Ars studies Intel's Core architecture
updated 12:45 am EDT, Thu April 6, 2006
Intel\'s Core architecture
Ars Technica has posted an in-depth, technical look at Intel's new Core architecture, which is the heart of Apple's Intel Core Duo processors. "Intel's approach to multicore is not about keeping each individual core's on-die footprint down by throwing out dynamic execution hardware, but about keeping each core's power consumption down and its efficiency up. In this sense, Intel's strategy is fundamentally process-based, which is why I said it's "very 'Intel.'" Intel will rely not on the microarchitectural equivalent of a crash diet, but on Moore's Law to enable more cores to fit onto each die. It seems that from Intel's perspective, there's no need to start throwing hardware overboard in order to keep the core's size down, because core sizes will shrink as transistor sizes shrink."

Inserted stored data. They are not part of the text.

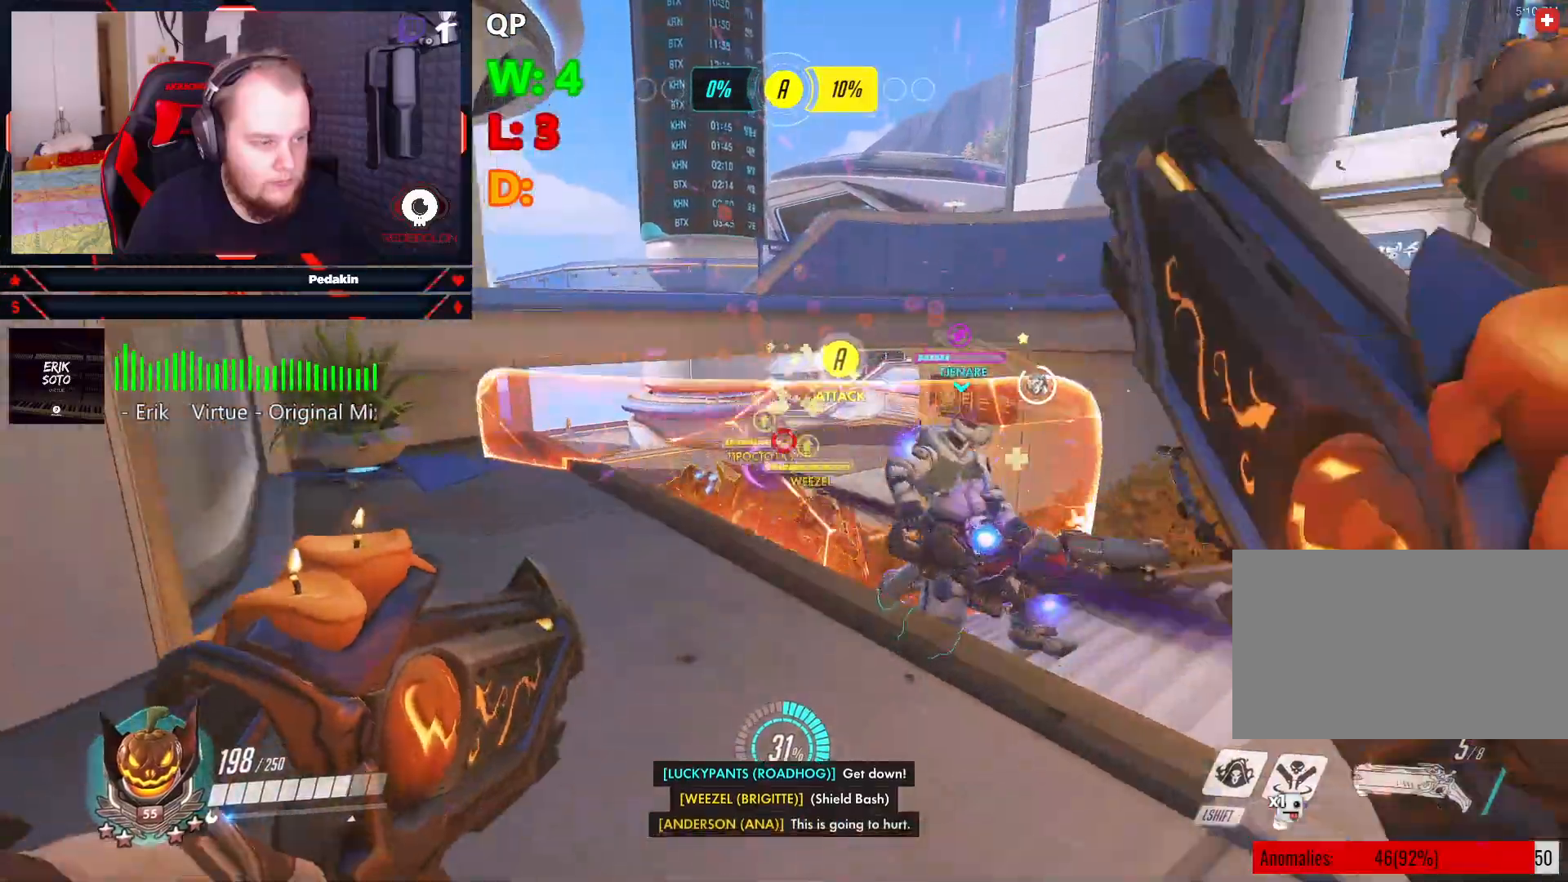
{"keys": ["d"], "mouse": ["left"], "events": [[125, "space", "up"], [229, "space", "down"], [271, "w", "up"], [333, "space", "up"]]}
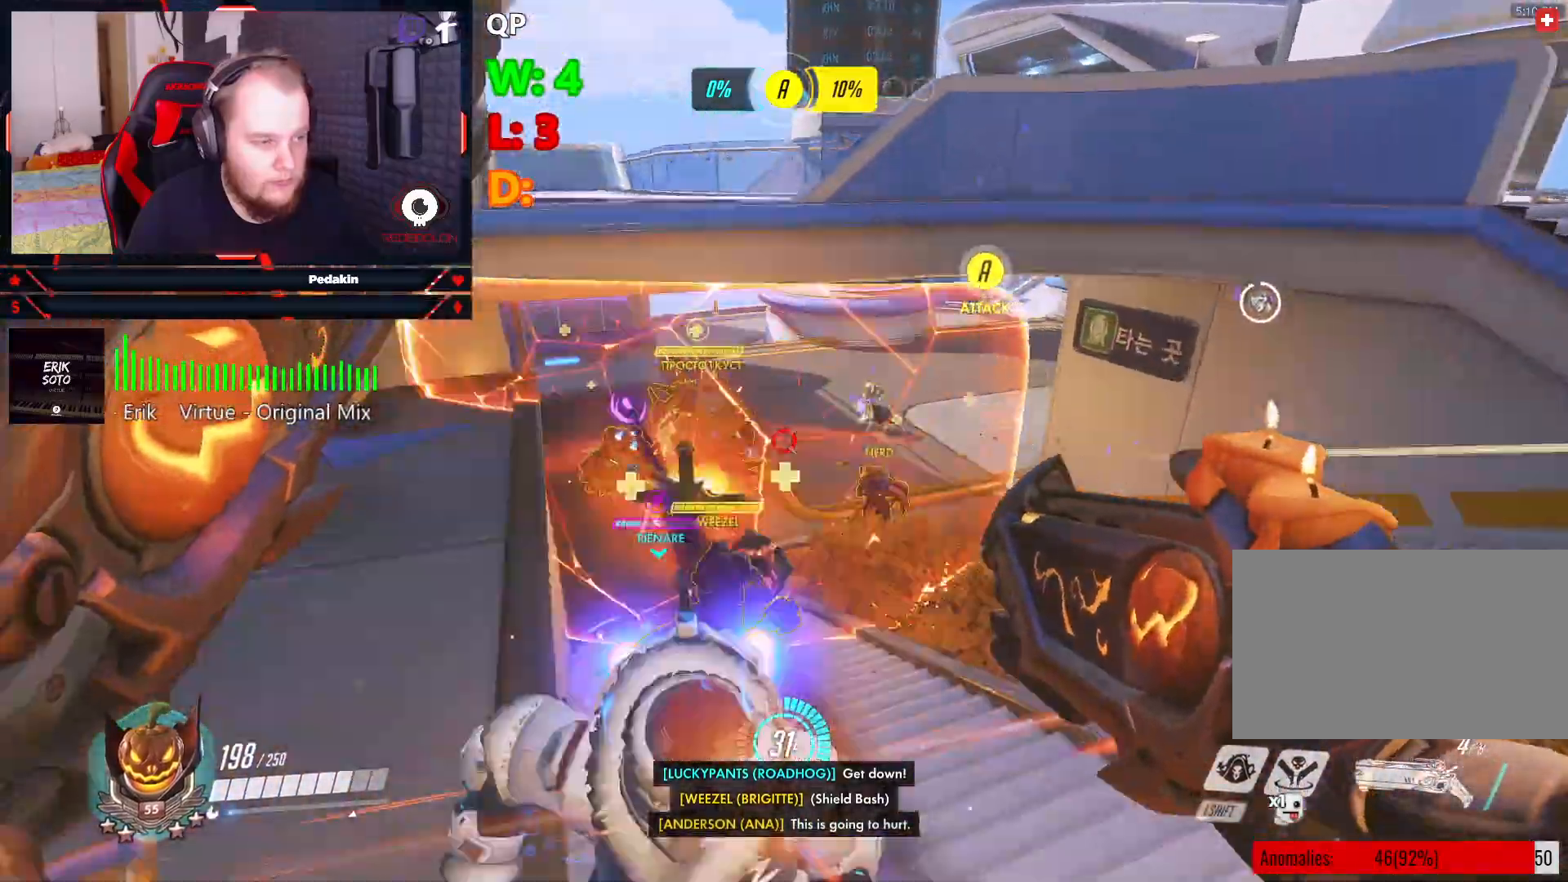
{"keys": ["a"], "mouse": ["left"], "events": [[104, "a", "down"], [104, "d", "up"], [208, "space", "down"], [333, "space", "up"], [396, "space", "down"], [479, "space", "up"]]}
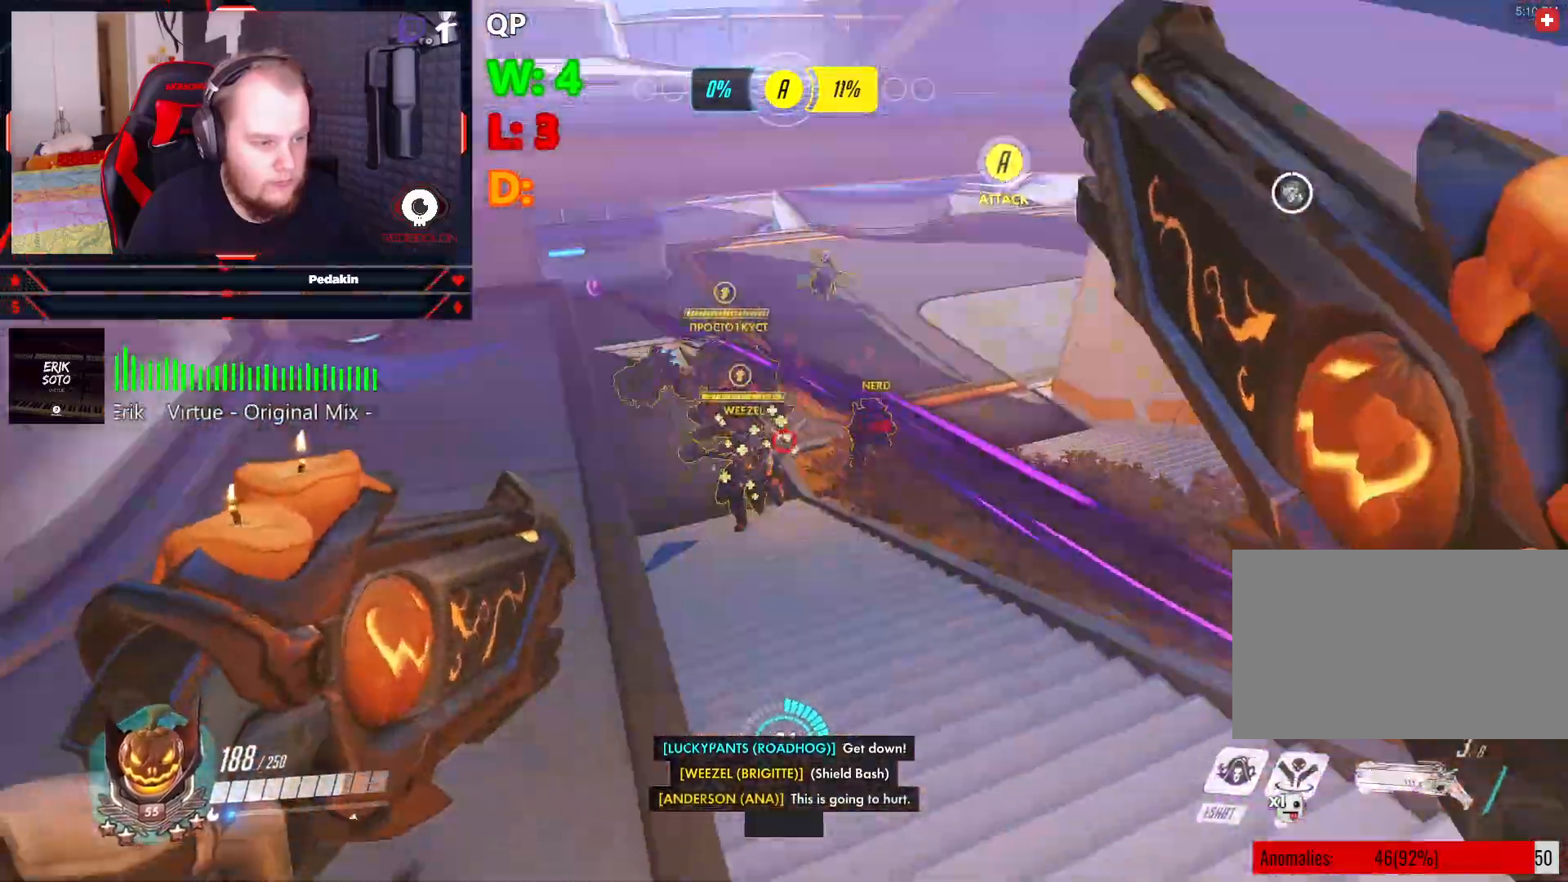
{"keys": ["d", "space"], "mouse": ["left"], "events": [[83, "s", "down"], [125, "a", "up"], [167, "d", "down"], [208, "s", "up"], [396, "space", "down"]]}
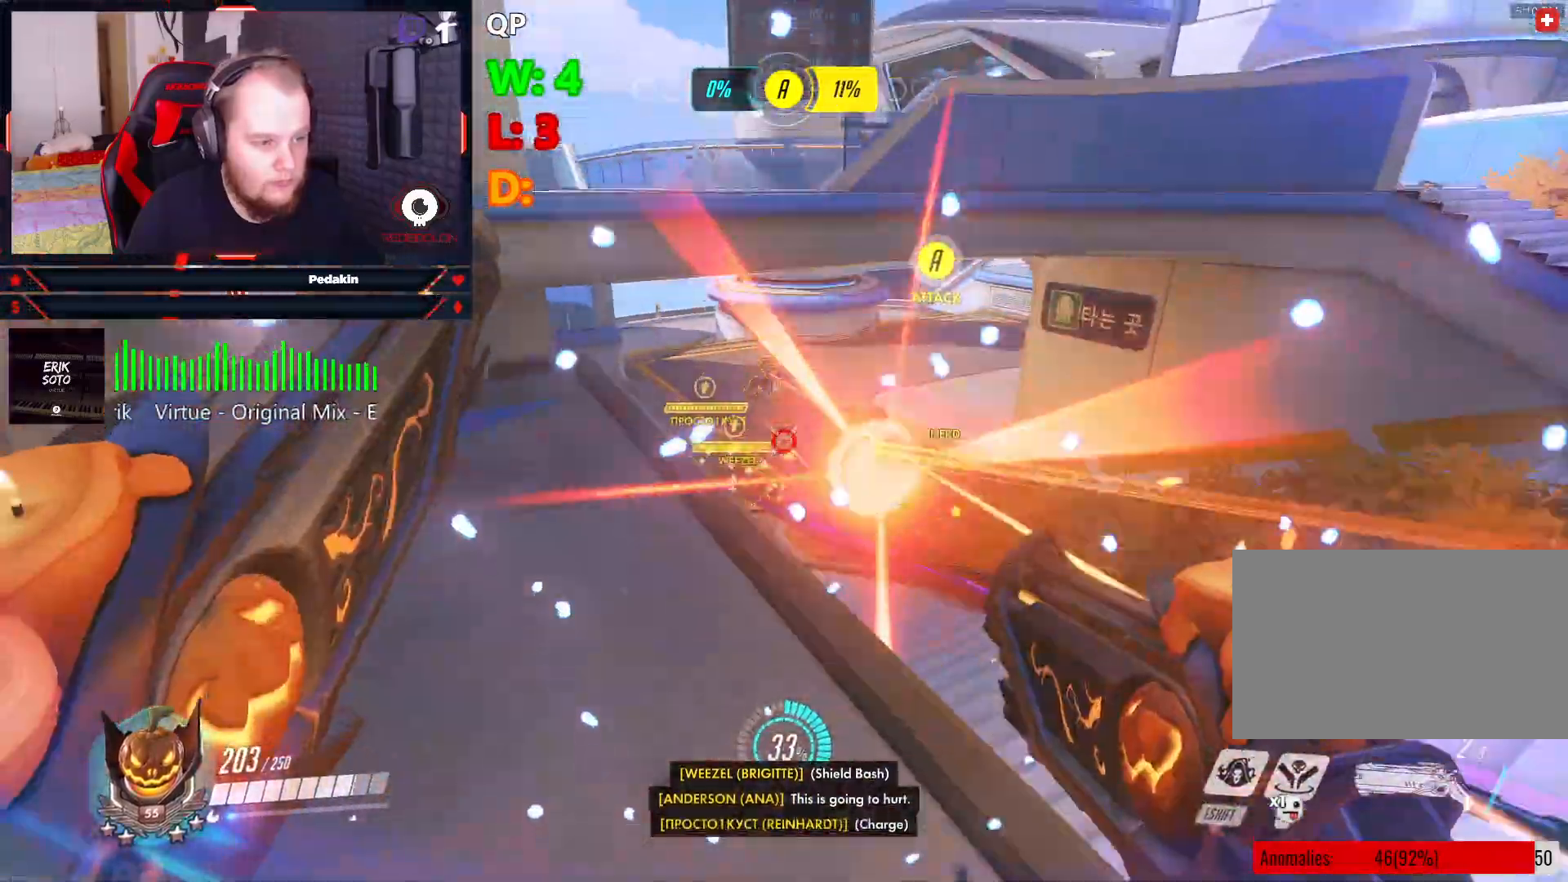
{"keys": ["s"], "mouse": ["left"], "events": [[41, "space", "up"], [83, "space", "down"], [229, "space", "up"], [333, "s", "down"], [500, "d", "up"]]}
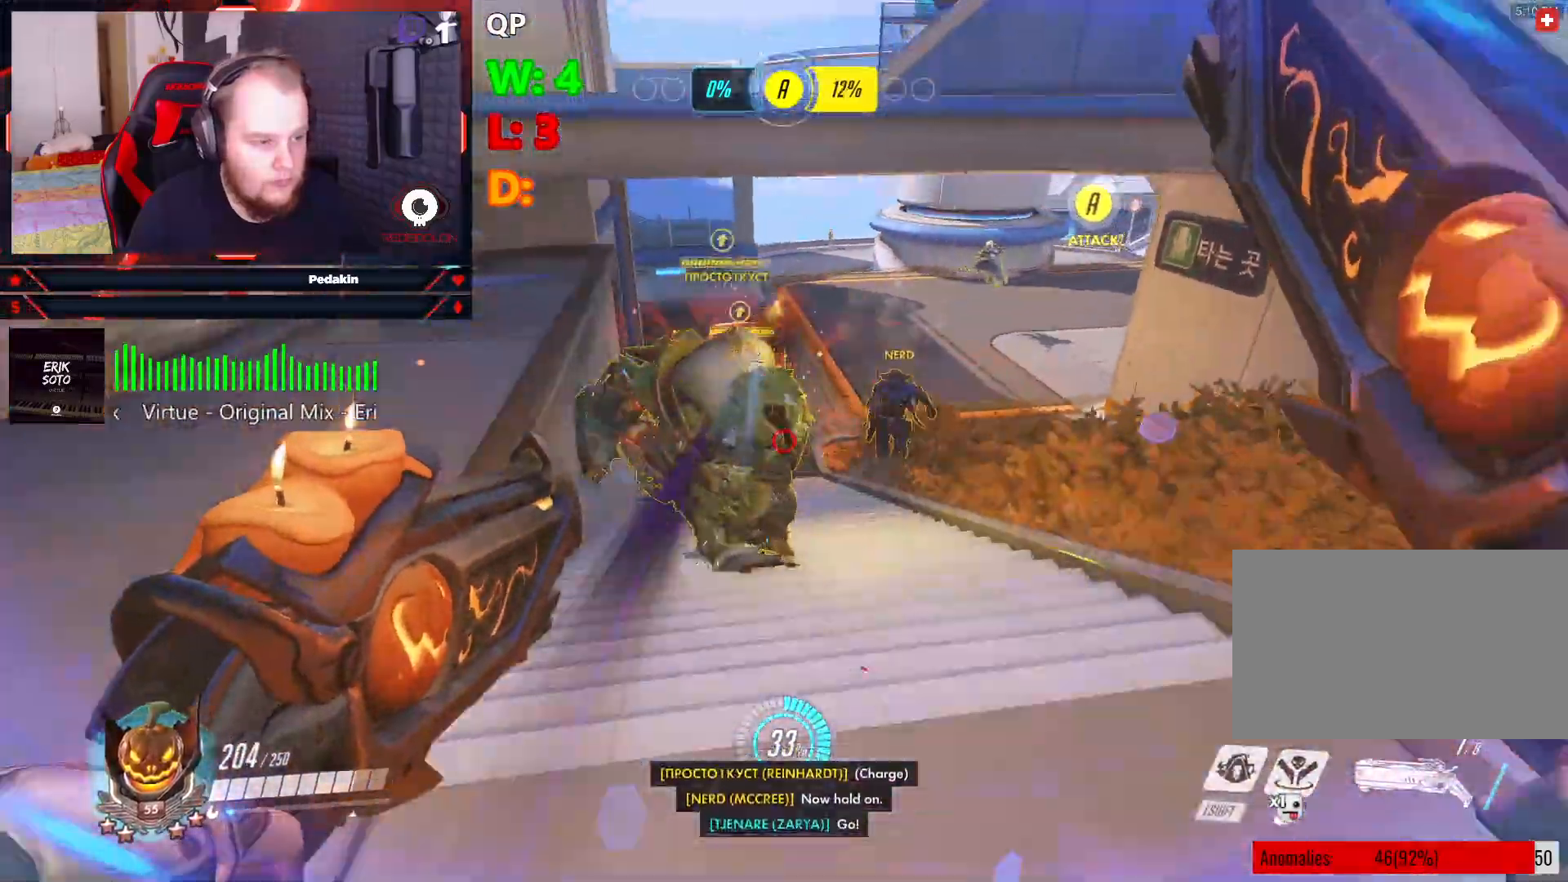
{"keys": ["s", "shift"], "mouse": [], "events": [[104, "space", "down"], [146, "mouse_left", "up"], [146, "shift", "down"], [396, "space", "up"]]}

The report also notes that Core is designed to take advantage of Moore's Law in a fundamentally different way than the Pentium 4: "The Pentium 4's performance was designed to scale primarily with clockspeed increases. In contrast, Core's performance will scale primarily with increases in the number of cores per die (i.e. feature size shrinks) and with the addition of more cache, and secondarily with modest, periodic clockspeed increases."